[Extracted data entries]
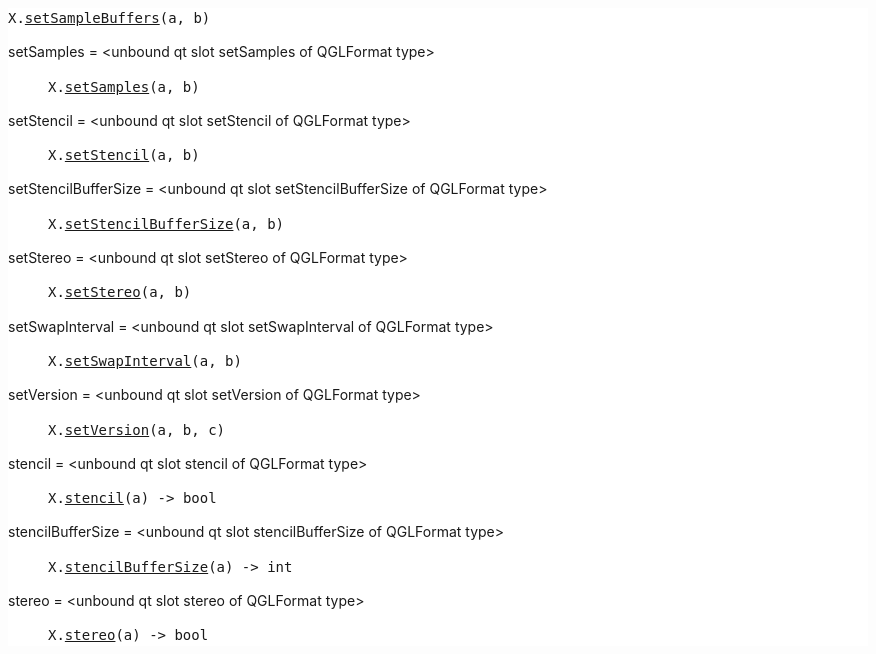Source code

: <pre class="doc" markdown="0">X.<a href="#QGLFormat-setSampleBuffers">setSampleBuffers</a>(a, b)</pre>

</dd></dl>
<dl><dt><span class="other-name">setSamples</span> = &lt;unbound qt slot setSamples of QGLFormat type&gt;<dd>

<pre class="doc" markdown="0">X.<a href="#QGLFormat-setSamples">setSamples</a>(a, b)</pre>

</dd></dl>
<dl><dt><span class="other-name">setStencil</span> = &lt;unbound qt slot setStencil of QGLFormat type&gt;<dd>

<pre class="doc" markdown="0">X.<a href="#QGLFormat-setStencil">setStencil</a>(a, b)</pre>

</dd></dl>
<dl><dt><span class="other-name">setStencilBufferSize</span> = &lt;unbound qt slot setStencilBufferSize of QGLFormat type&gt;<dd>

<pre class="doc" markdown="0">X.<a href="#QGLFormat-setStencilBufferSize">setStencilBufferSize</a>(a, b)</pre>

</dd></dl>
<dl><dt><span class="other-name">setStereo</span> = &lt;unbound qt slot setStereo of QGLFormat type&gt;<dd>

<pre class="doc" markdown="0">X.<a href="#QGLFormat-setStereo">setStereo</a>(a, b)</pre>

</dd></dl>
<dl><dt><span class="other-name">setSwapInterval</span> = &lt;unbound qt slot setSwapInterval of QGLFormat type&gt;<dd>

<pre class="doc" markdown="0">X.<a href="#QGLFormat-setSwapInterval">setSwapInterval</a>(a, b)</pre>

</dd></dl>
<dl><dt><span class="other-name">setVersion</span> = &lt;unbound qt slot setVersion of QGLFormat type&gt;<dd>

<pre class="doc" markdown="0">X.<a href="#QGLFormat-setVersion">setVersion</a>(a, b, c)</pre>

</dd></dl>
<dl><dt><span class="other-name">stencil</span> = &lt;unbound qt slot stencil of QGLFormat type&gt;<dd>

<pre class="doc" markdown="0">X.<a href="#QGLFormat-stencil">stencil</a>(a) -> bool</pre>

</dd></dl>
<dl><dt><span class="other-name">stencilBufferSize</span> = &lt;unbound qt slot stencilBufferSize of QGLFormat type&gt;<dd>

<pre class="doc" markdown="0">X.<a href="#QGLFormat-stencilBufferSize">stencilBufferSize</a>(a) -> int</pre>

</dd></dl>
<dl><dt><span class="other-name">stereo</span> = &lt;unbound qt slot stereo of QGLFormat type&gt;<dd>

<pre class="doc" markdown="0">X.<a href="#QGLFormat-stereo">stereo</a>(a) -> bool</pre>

---

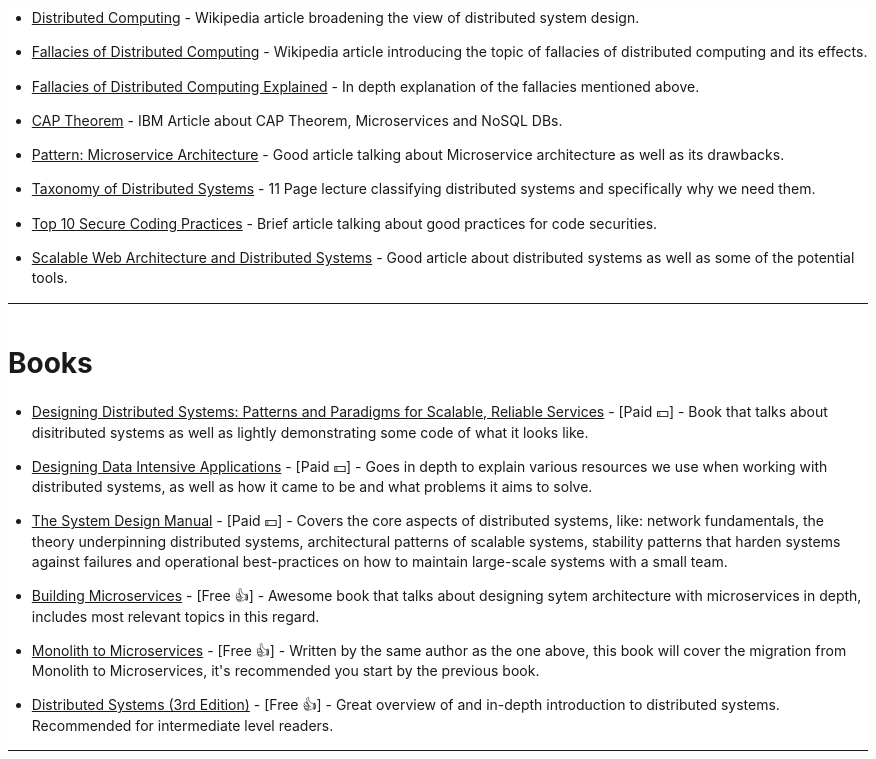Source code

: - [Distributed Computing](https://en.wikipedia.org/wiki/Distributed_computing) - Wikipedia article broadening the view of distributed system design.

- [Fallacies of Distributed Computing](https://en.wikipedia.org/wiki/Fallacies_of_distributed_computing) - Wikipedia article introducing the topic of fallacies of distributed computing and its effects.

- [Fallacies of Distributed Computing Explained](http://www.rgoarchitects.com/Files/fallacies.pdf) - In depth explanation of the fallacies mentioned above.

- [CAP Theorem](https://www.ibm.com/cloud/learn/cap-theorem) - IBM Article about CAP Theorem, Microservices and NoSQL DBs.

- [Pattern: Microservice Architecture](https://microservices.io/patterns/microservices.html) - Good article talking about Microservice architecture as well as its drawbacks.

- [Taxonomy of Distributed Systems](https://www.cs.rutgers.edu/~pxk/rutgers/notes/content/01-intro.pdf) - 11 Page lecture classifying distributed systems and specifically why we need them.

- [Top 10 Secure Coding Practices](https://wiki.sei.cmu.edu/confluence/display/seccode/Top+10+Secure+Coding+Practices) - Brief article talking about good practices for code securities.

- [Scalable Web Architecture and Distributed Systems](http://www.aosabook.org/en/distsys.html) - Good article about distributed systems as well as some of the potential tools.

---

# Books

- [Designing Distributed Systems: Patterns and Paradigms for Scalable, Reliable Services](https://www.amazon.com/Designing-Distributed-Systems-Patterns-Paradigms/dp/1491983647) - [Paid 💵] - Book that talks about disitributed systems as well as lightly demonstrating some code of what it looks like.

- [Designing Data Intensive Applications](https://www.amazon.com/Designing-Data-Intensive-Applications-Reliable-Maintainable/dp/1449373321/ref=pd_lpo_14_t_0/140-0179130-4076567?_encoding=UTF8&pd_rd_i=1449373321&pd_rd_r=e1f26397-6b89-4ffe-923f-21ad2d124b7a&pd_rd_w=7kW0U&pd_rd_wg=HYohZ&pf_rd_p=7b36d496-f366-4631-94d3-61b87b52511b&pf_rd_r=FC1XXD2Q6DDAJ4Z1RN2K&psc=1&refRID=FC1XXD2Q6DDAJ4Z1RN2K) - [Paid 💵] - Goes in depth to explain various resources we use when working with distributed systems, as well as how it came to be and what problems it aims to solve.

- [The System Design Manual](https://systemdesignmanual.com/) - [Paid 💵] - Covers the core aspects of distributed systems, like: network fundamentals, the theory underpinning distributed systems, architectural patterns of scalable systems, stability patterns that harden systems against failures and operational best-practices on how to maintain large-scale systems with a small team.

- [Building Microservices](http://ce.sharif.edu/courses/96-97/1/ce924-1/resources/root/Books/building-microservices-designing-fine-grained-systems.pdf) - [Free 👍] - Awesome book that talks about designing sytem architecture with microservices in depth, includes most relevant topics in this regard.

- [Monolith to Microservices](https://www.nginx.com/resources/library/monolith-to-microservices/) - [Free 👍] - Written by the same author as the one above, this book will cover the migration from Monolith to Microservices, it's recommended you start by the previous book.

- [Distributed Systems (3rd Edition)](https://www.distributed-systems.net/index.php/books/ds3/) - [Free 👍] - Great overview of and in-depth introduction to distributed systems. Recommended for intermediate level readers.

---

--

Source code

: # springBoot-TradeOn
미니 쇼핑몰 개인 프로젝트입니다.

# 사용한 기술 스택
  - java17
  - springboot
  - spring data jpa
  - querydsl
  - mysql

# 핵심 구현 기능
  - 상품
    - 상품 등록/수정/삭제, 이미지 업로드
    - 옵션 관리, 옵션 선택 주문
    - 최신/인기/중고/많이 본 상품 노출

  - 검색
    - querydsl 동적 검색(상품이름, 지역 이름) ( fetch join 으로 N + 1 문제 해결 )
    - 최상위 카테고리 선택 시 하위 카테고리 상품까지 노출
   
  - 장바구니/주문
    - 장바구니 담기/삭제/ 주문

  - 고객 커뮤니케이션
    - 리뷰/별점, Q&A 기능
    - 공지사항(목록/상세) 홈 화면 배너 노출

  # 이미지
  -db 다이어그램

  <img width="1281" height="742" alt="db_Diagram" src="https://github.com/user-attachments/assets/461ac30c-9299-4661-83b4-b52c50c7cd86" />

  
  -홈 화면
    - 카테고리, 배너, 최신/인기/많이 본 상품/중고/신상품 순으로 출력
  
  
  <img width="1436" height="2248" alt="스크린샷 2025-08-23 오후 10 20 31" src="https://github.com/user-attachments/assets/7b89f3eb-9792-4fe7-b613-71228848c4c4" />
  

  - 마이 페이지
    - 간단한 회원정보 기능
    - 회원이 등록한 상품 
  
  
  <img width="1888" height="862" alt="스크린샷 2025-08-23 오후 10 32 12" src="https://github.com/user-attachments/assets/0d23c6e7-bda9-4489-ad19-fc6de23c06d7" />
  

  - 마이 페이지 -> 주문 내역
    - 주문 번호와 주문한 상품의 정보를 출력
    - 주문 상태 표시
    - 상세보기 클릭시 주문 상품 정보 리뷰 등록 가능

- [Work required]:
Go through the data above and report every line that contains the string "talking". Copy each such line in full.

- [Response for this exercise]:
- [Pattern: Microservice Architecture](https://microservices.io/patterns/microservices.html) - Good article talking about Microservice architecture as well as its drawbacks.
- [Top 10 Secure Coding Practices](https://wiki.sei.cmu.edu/confluence/display/seccode/Top+10+Secure+Coding+Practices) - Brief article talking about good practices for code securities.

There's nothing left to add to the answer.